**Stored data entries**

━━━━

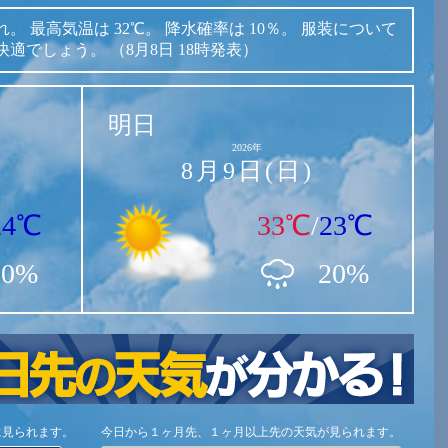
れ。
最高気温は
32℃。
降水確率は
10％。
服装について
快適でしょう。
（8月8日 18時発表）
明日
2026年
8月9日(日)
24℃
33℃
/
23℃
10%
20%
に見られます。
今日から１ヶ月先、１ヶ月以上先の天気が見られます。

━━━━

**Problem requirements**
Pictures are to be omitted; otherwise, write out the data exactly as it appears.

**Reply**
れ。
最高気温は
32℃。
降水確率は
10％。
服装について
快適でしょう。
（8月8日 18時発表）
明日
2026年
8月9日(日)
24℃
33℃
/
23℃
10%
20%
に見られます。
今日から１ヶ月先、１ヶ月以上先の天気が見られます。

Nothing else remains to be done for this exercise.